| AIM OF THE EXERCISE |
All records should be reproduced verbatim.

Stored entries
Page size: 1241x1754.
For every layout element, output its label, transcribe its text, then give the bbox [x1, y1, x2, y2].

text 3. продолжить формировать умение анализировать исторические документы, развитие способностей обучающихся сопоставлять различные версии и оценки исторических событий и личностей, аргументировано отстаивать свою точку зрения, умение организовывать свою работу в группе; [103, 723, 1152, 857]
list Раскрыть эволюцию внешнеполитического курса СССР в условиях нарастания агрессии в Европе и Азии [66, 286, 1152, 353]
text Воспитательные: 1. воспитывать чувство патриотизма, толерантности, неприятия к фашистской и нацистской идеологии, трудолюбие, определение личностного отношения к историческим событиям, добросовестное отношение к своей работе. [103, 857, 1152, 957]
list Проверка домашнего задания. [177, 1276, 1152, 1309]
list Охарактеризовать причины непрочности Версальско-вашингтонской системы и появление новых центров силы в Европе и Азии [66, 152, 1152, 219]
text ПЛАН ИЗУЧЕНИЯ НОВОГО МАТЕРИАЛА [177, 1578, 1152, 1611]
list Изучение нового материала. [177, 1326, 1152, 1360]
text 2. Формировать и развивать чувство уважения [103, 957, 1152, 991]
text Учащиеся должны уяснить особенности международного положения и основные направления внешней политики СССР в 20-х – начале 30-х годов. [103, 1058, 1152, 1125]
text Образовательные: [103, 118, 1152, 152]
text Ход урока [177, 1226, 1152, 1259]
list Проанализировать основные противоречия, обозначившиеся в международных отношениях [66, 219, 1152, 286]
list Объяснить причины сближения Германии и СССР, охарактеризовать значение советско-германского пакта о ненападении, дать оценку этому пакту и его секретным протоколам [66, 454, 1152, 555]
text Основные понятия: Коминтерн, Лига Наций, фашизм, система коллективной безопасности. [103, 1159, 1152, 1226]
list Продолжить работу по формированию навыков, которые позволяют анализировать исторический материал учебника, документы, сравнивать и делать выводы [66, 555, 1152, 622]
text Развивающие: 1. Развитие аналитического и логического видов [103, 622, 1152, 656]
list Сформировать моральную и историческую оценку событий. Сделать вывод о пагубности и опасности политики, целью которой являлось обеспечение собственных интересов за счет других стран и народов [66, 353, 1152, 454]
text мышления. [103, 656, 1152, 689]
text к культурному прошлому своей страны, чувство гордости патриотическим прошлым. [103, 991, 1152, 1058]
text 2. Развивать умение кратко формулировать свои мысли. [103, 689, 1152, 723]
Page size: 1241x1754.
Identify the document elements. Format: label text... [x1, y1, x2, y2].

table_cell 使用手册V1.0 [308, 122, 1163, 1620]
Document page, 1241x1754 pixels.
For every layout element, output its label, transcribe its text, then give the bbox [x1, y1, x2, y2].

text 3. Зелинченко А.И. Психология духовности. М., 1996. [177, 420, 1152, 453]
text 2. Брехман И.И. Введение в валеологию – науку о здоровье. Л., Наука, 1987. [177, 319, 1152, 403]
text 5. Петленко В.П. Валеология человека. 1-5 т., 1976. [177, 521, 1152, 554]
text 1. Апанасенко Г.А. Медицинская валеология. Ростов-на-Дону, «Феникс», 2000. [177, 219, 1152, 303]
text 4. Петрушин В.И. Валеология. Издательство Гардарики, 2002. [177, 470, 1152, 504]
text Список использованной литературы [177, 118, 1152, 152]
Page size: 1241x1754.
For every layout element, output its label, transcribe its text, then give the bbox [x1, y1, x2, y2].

| REPLY TO THE TASK |
Page size: 1241x1754.
For every layout element, output its label, transcribe its text, then give the bbox [x1, y1, x2, y2].

text 3. продолжить формировать умение анализировать исторические документы, развитие способностей обучающихся сопоставлять различные версии и оценки исторических событий и личностей, аргументировано отстаивать свою точку зрения, умение организовывать свою работу в группе; [103, 723, 1152, 857]
list Раскрыть эволюцию внешнеполитического курса СССР в условиях нарастания агрессии в Европе и Азии [66, 286, 1152, 353]
text Воспитательные: 1. воспитывать чувство патриотизма, толерантности, неприятия к фашистской и нацистской идеологии, трудолюбие, определение личностного отношения к историческим событиям, добросовестное отношение к своей работе. [103, 857, 1152, 957]
list Проверка домашнего задания. [177, 1276, 1152, 1309]
list Охарактеризовать причины непрочности Версальско-вашингтонской системы и появление новых центров силы в Европе и Азии [66, 152, 1152, 219]
text ПЛАН ИЗУЧЕНИЯ НОВОГО МАТЕРИАЛА [177, 1578, 1152, 1611]
list Изучение нового материала. [177, 1326, 1152, 1360]
text 2. Формировать и развивать чувство уважения [103, 957, 1152, 991]
text Учащиеся должны уяснить особенности международного положения и основные направления внешней политики СССР в 20-х – начале 30-х годов. [103, 1058, 1152, 1125]
text Образовательные: [103, 118, 1152, 152]
text Ход урока [177, 1226, 1152, 1259]
list Проанализировать основные противоречия, обозначившиеся в международных отношениях [66, 219, 1152, 286]
list Объяснить причины сближения Германии и СССР, охарактеризовать значение советско-германского пакта о ненападении, дать оценку этому пакту и его секретным протоколам [66, 454, 1152, 555]
text Основные понятия: Коминтерн, Лига Наций, фашизм, система коллективной безопасности. [103, 1159, 1152, 1226]
list Продолжить работу по формированию навыков, которые позволяют анализировать исторический материал учебника, документы, сравнивать и делать выводы [66, 555, 1152, 622]
text Развивающие: 1. Развитие аналитического и логического видов [103, 622, 1152, 656]
list Сформировать моральную и историческую оценку событий. Сделать вывод о пагубности и опасности политики, целью которой являлось обеспечение собственных интересов за счет других стран и народов [66, 353, 1152, 454]
text мышления. [103, 656, 1152, 689]
text к культурному прошлому своей страны, чувство гордости патриотическим прошлым. [103, 991, 1152, 1058]
text 2. Развивать умение кратко формулировать свои мысли. [103, 689, 1152, 723]
Page size: 1241x1754.
Identify the document elements. Format: label text... [x1, y1, x2, y2].

table_cell 使用手册V1.0 [308, 122, 1163, 1620]
Document page, 1241x1754 pixels.
For every layout element, output its label, transcribe its text, then give the bbox [x1, y1, x2, y2].

text 3. Зелинченко А.И. Психология духовности. М., 1996. [177, 420, 1152, 453]
text 2. Брехман И.И. Введение в валеологию – науку о здоровье. Л., Наука, 1987. [177, 319, 1152, 403]
text 5. Петленко В.П. Валеология человека. 1-5 т., 1976. [177, 521, 1152, 554]
text 1. Апанасенко Г.А. Медицинская валеология. Ростов-на-Дону, «Феникс», 2000. [177, 219, 1152, 303]
text 4. Петрушин В.И. Валеология. Издательство Гардарики, 2002. [177, 470, 1152, 504]
text Список использованной литературы [177, 118, 1152, 152]
Page size: 1241x1754.
For every layout element, output its label, transcribe its text, then give the bbox [x1, y1, x2, y2].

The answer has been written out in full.